■ Activity ■
Pull out the lines below and copy them word for word. Leave the picture out of your answer.

(Source data)

%%

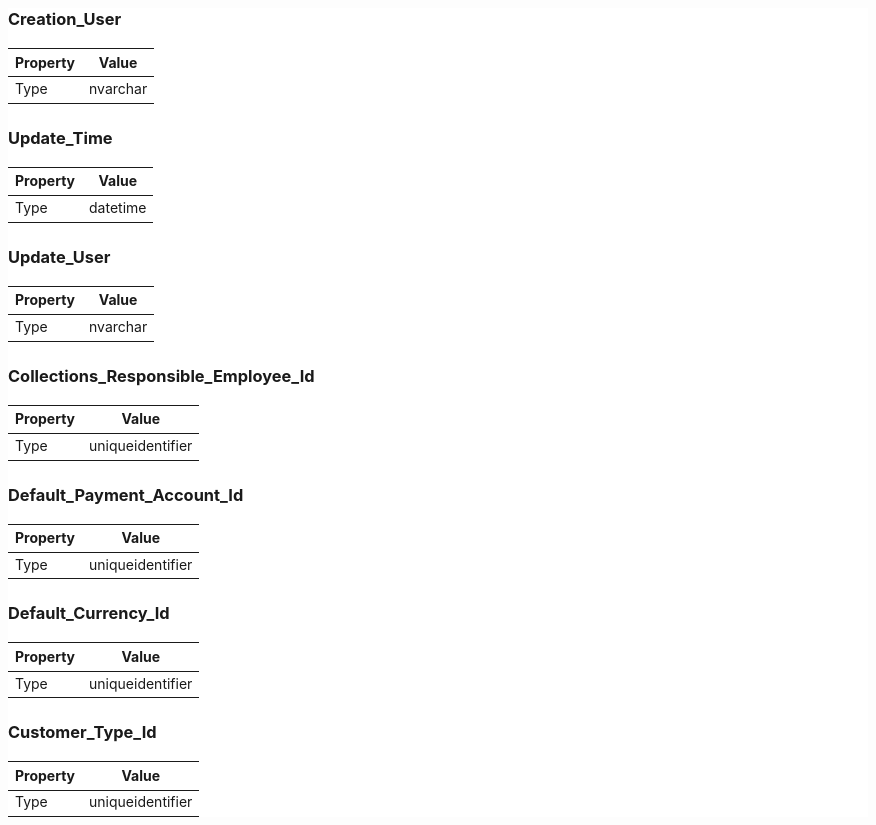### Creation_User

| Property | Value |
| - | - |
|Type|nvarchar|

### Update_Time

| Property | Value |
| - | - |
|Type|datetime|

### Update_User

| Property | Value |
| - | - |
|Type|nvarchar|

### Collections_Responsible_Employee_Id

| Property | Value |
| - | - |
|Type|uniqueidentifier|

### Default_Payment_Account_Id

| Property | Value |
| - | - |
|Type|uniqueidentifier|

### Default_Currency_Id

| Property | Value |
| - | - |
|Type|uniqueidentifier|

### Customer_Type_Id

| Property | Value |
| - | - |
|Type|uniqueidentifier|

%%

■ Result of this exercise ■
### Creation_User

| Property | Value |
| - | - |
|Type|nvarchar|

### Update_Time

| Property | Value |
| - | - |
|Type|datetime|

### Update_User

| Property | Value |
| - | - |
|Type|nvarchar|

### Collections_Responsible_Employee_Id

| Property | Value |
| - | - |
|Type|uniqueidentifier|

### Default_Payment_Account_Id

| Property | Value |
| - | - |
|Type|uniqueidentifier|

### Default_Currency_Id

| Property | Value |
| - | - |
|Type|uniqueidentifier|

### Customer_Type_Id

| Property | Value |
| - | - |
|Type|uniqueidentifier|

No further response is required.